Os solos, apesar de muitas vezes desvalorizados, são um recurso precioso e a sua contaminação representa um perigo para a saúde pública e o ambiente. Estima-se que existam cerca de 2.000 sítios contaminados em Portugal. Lisboa não é excepção e o problema está longe de se encontrar resolvido. Aliás, é muito preocupante o que se passa em terrenos outrora ocupados por actividades poluentes.

Por isso mesmo, a Assembleia Municipal de Lisboa promoveu, por iniciativa do Partido Ecologista Os Verdes, uma audição pública para dar voz às associações e aos cidadãos sobre esta temática.

Desde logo, é de salientar a ausência da Câmara Municipal, que tem responsabilidade ao nível do licenciamento e da fiscalização urbanística, demonstrando um total desrespeito pela Assembleia Municipal e pelos cidadãos. Numa altura em que Lisboa é a Capital Verde Europeia, uma oportunidade para dar passos seguros com vista à resolução da contaminação dos solos, esta postura é lamentável.

Em 2016, as obras de construção de um parque de estacionamento subterrâneo do Hospital CUF Descobertas, no Parque das Nações, em solos contaminados por hidrocarbonetos foram a ponta do icebergue e um exemplo claro do que não devia ter acontecido. Depois da polémica, fez-se tudo e mais alguma coisa, mas grande parte dos solos já tinha sido removida.

Infelizmente, os casos repetem-se. Têm sido vários os projectos urbanísticos – no Parque das Nações, no Campo das Cebolas, em Braço de Prata, no aterro da Boavista e, recentemente, em Pedrouços, com a expansão do edifício da Fundação Champalimaud – que iniciam as obras sem uma avaliação prévia da contaminação e as análises só são realizadas com os trabalhos já muito avançados.

Em última instância, nada nos garante que os solos contaminados não são tratados como inertes e até, sem qualquer tratamento, usados em novas obras. Ou seja, o perigo mantém-se, mas noutro local.

Convém recordar que é muito mais barato encaminhar terras com resíduos não perigosos do que solos classificados como perigosos, o que explica muitos procedimentos errados.

Nesta altura é natural que nos questionemos: como permitem a CML e a CCDR, que é a autoridade regional para os resíduos, que isto aconteça e onde andam, afinal, o controlo prévio e a fiscalização das operações urbanísticas?

A verdade é que Portugal é um dos poucos países da União Europeia sem legislação específica sobre solos contaminados e que não dispõe de qualquer mapeamento de áreas contaminadas. A lei para a Prevenção da Contaminação e Remediação dos Solos – ProSolos está na gaveta desde 2016 e parece encontrar-se indefinidamente em análise por parte do Governo. Não sendo 100% perfeita, permitiria suprir uma lacuna no quadro legislativo nacional, regular as principais responsabilidades na gestão de solos e melhorar as condições de protecção do ambiente.

Por outro lado, o Plano Director Municipal de Lisboa determina que é obrigatória uma avaliação da perigosidade nas áreas onde existiram actividades poluentes e, em situação de risco, sendo igualmente obrigatório um plano de descontaminação antes de qualquer intervenção urbanística. Assim é em teoria, mas na prática isso não se tem verificado.

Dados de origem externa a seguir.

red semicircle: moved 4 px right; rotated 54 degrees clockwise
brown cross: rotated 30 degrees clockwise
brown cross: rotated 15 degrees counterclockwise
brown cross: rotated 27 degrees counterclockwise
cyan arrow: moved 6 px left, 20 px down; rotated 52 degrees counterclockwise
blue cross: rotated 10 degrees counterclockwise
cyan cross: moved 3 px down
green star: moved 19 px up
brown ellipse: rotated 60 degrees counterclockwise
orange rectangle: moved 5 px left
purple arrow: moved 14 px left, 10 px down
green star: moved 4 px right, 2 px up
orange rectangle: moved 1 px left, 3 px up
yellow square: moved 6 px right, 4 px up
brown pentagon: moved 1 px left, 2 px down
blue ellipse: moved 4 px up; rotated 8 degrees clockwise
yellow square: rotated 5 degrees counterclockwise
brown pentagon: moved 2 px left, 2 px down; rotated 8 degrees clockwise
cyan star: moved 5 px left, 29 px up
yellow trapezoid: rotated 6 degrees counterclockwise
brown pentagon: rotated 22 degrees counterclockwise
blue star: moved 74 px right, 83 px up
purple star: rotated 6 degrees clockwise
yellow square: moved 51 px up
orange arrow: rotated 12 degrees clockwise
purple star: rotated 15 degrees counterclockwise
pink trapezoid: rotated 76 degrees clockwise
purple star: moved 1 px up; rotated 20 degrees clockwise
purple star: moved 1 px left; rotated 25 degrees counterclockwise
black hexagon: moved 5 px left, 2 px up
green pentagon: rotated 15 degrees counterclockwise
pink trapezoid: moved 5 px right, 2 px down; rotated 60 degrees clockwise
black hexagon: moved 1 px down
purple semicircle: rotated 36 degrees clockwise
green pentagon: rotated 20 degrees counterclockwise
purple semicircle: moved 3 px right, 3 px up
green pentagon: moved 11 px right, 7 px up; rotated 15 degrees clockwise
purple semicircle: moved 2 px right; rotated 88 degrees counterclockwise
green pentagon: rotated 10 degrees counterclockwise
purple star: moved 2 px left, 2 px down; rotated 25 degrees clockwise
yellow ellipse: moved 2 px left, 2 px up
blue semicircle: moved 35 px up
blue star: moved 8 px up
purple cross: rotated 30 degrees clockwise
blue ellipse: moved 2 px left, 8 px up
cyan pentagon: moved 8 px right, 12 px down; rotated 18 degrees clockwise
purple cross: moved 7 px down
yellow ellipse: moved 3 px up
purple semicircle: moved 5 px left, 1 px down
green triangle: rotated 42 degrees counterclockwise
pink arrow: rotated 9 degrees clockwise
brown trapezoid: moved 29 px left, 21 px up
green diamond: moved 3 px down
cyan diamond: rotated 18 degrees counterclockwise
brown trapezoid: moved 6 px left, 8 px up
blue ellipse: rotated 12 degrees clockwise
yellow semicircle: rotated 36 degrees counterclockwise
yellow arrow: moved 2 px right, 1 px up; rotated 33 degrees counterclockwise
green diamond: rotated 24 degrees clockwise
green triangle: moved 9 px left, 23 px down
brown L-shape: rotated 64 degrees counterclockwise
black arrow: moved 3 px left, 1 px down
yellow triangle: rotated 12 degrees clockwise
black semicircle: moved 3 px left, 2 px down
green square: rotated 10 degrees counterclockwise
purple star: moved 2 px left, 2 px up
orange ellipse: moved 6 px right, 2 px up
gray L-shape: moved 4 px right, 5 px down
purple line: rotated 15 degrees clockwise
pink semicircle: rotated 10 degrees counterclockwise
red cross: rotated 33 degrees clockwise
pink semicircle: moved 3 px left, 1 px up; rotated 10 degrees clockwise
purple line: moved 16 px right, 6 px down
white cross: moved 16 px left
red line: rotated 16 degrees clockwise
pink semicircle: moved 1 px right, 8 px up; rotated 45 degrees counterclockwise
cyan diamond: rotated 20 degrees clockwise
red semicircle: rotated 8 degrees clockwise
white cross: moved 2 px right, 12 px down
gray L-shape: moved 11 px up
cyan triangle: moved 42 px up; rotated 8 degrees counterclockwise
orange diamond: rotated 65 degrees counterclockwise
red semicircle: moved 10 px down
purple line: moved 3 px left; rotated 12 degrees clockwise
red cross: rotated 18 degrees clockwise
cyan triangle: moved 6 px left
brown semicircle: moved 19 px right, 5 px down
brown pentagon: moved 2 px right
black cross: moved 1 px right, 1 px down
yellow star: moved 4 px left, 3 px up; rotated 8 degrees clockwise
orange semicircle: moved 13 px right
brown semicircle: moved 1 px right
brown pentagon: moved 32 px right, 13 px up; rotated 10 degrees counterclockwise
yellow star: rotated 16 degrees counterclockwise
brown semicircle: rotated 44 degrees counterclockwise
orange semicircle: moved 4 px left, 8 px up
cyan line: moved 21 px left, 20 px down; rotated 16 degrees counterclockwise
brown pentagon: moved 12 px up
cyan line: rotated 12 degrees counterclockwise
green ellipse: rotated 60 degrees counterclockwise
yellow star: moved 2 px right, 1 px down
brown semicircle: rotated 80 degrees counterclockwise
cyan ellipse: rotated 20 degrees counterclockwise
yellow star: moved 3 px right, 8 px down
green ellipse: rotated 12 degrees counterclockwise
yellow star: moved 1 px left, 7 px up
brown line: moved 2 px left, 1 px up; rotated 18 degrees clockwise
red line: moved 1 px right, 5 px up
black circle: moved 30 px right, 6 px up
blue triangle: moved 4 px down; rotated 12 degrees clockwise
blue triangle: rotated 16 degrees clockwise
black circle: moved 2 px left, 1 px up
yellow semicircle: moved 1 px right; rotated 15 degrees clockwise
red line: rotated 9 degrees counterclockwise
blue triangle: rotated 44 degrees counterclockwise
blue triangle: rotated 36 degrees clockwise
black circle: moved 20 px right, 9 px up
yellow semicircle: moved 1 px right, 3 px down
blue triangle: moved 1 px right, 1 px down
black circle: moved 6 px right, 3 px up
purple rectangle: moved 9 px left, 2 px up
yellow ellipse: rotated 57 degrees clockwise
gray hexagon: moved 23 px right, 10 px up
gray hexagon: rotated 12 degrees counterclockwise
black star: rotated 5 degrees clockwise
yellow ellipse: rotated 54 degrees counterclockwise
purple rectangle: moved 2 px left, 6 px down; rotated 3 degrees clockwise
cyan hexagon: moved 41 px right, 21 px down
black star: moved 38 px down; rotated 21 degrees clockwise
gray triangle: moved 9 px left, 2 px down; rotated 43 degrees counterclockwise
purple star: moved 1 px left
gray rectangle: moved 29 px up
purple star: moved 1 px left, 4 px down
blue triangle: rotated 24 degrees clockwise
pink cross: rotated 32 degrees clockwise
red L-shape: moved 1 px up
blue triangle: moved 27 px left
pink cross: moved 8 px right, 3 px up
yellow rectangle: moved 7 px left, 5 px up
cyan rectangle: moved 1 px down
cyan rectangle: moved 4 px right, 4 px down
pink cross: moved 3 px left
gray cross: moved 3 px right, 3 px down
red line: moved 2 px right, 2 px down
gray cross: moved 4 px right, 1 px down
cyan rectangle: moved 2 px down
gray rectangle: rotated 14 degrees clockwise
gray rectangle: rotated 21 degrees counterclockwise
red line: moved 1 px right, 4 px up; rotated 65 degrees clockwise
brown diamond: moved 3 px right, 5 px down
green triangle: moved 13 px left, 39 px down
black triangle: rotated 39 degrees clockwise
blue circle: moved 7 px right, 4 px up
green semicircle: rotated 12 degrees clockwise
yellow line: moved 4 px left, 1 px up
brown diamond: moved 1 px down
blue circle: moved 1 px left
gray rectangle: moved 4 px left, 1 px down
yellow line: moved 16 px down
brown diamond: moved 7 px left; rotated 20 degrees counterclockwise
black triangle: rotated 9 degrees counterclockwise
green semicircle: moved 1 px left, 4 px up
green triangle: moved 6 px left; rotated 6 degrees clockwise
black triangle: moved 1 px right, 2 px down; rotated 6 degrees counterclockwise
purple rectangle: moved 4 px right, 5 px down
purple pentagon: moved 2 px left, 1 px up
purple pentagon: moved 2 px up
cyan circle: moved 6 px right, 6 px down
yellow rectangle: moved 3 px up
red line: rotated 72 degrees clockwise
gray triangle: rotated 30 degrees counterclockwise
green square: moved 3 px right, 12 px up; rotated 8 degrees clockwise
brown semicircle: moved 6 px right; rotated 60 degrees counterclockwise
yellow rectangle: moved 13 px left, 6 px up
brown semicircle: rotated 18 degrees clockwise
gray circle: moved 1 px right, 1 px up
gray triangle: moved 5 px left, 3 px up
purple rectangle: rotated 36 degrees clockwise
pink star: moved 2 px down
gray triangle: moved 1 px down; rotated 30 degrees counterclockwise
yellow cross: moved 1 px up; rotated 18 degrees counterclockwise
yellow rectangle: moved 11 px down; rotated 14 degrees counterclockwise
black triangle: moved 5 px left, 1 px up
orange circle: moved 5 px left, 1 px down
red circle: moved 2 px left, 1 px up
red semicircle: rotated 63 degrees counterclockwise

Até lá, sucedem exemplos de errada classificação e encaminhamento dos solos e aumenta a perigosidade para todos os que estão expostos – os cidadãos que habitam e usam os serviços instalados nesses terrenos e os trabalhadores das empresas de construção que lidam com solos contaminados sem qualquer equipamento de protecção.

Daí a importância de ser elaborada e divulgada a lista das obras em locais contaminados. As populações precisam de ter a certeza que o princípio da precaução é concretizado, precisam de poder confiar e ter acesso à informação. Isso não está a acontecer.

Perante este perigo silencioso debaixo dos nossos pés, não pode haver margem para desculpas ou facilitismos, nem os interesses económicos podem sobrepor-se à protecção das pessoas e dos ecossistemas.

A autora escreve de acordo com a antiga ortografia.